Reconciliation and the Holy Eucharist: Renewal and strength

Archbishop Allen H. Vigneron

Editor’s Note: Over 20 issues, The Michigan Catholic is bringing you, in bite-sized chunks, Archbishop Vigneron’s pastoral letter, Unleash the Gospel. Below is the 11th of 20 excerpts, taken from the letter’s third guidepost, “The Word Made Flesh.” To read the whole letter — or to catch up on sections you’ve missed — visit

The Sacrament of Reconciliation was given to the Church by the Lord Jesus himself as the preeminent place for the baptized to respond anew to his call to repentance and to receive the Father’s mercy. The renewal of this sacrament in our local Church is an essential part of our efforts to unleash the Gospel.

In the parable of the prodigal son, Jesus reveals God’s joy over returning sinners. The younger son, who insulted his father and wasted his inheritance, is reduced to starvation and decides to come home, hoping to be hired as a servant in his father’s house. But “while he was yet at a distance, his father saw him and had compassion, and ran and embraced him and kissed him” (Lk 15:20). Before the young man even finishes his confession, the father commands that he be clothed in a robe, ring and sandals — signs of restoration to full sonship — and that a feast be held to celebrate. Such is God the Father’s heart toward his lost sons and daughters.

A sign of a thriving parish community is a culture of sharing in the “joy in heaven over one sinner who repents” (Lk 15:7). This entails both clear preaching about the consequences of sin and generous availability and use of the Sacrament of Reconciliation. “[God’s] mercies never come to an end; they are new every morning” (Lam 3:22-23). For those who have fallen away from their faith and the Church, Reconciliation is an open doorway for return. No sin is unforgiveable, and through the sacrament the Father’s embrace and a fresh start await them. For those already practicing the faith, being cleansed of sin is  crucial for opening themselves to the movement of the Holy Spirit. Just as the sins of each individual have a negative spiritual effect on the whole community, so even more the spiritual healing and forgiveness received through the sacrament cause grace to flow through the whole community.

The Holy Eucharist

In the Holy Eucharist we reach the summit of our participation in the victory of Christ over sin and death — the triumph we proclaim in the new evangelization. In this Most Blessed Sacrament we have the source of our zeal and strength to unleash the Gospel.

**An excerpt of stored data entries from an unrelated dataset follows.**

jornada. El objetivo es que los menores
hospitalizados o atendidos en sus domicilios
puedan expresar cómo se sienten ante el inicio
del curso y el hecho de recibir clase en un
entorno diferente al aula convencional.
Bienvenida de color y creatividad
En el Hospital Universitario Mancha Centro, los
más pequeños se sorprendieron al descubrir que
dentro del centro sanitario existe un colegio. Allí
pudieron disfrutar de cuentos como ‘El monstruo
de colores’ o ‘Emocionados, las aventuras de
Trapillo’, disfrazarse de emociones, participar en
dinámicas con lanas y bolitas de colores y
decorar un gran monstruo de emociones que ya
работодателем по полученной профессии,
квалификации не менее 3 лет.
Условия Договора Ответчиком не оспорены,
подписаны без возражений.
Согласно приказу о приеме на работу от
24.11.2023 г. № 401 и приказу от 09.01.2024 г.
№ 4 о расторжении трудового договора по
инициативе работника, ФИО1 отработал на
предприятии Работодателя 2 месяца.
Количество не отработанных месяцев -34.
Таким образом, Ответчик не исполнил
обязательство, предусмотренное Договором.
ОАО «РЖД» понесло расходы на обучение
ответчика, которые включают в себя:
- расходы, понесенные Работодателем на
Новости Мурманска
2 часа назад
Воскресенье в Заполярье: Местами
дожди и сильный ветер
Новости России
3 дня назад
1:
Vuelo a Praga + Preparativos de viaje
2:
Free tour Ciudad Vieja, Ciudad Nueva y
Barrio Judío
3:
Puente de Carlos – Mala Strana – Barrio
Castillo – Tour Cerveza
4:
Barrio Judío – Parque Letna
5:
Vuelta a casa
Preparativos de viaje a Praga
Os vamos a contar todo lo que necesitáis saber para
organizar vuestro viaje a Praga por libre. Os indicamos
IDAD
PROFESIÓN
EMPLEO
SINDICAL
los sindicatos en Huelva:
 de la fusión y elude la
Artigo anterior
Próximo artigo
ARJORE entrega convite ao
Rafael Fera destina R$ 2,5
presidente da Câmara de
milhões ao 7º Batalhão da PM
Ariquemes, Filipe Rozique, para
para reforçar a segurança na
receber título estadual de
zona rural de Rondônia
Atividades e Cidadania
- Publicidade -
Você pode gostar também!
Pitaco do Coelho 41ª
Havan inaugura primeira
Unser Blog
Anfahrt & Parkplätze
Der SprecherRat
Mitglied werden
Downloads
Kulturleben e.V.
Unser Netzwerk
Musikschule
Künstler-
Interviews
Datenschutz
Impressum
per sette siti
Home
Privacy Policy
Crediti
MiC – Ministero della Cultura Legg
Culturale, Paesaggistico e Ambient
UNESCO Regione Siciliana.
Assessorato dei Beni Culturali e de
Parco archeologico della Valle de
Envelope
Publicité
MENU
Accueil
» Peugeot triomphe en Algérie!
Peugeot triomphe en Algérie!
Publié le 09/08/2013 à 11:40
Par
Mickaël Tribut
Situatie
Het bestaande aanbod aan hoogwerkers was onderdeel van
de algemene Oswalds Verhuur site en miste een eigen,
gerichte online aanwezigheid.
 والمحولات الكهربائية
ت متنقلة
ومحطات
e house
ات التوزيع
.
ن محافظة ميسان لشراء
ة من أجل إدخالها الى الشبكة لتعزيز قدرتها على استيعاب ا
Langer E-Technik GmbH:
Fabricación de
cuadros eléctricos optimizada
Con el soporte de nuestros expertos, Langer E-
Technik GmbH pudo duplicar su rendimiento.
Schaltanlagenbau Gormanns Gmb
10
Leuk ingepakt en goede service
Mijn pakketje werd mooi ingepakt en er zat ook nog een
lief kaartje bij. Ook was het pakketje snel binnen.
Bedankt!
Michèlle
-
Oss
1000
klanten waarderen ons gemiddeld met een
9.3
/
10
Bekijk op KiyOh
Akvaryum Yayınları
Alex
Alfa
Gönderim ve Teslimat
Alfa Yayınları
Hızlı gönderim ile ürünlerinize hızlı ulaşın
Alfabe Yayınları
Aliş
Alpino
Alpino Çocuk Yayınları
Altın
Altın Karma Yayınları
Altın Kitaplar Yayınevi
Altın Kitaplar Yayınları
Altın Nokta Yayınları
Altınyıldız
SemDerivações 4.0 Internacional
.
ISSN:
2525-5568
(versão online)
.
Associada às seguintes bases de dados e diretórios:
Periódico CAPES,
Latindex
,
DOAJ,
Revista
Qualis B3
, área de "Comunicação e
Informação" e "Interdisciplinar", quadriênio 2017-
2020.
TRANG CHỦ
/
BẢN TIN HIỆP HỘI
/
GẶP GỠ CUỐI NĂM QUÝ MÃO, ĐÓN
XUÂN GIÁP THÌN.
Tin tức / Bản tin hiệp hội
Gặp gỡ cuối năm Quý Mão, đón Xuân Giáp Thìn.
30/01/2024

Evangelization leads to the Eucharist, since the Eucharist is the fullness of communion with Jesus and his whole Church. On the other hand, the Eucharist leads to evangelization, since our ability to announce the Gospel springs from the passion and resurrection of Christ which is made present anew in the Eucharist. This is why the Latin liturgy traditionally ends with the words Ite, missa est: “Go, she is sent.” At every Mass the Church — that is, all her members — are newly empowered and sent forth to bring Christ into the world. Through the Eucharist we become stamped with the pattern of Christ’s own self-giving love so that we can reproduce that pattern in our own lives. Thus the goal of the liturgy is never just to receive the sacrament and go home; it is to become a living tabernacle through which Christ is made present to others. As Pope Benedict XVI stated:

“The love that we celebrate in the sacrament is not something we can keep to ourselves. By its very nature it demands to be shared with all. What the world needs is God’s love; it needs to encounter Christ and to believe in him. The Eucharist is thus the source and summit not only of the Church’s life, but also of her mission: ‘an authentically eucharistic Church is a missionary Church.’ We too must be able to tell our brothers and sisters with conviction: ‘That which we have seen and heard we proclaim also to you, so that you may have fellowship with us’” (1 Jn 1:3).

The members of our local Church need to be regularly rekindled in “Eucharistic amazement” by preaching and catechesis that helps to deepen their understanding and faith in this immeasurable gift and moves them to make a gift of self in return. Adoration of the Blessed Sacrament, since it brings people directly into the presence of Jesus, is a powerful means of revitalizing a parish and equipping it to transform the culture.

Parishes must also focus sustained attention on the quality of the Sunday liturgy experience, especially from the perspective of newcomers and newly returning Catholics. Do people who show up for Mass enter into a friendly, hospitable environment where mutual love is evident? Does the music help them to lift up their minds and hearts in worship of God? Does the preaching break open the word of God and help them apply it to their lives? Is there an atmosphere of faith in which people’s attention is truly focused on the Lord? These qualities are not the responsibility of the pastor alone but of the entire congregation. If improvement is needed, let us strive for it with patience and perseverance.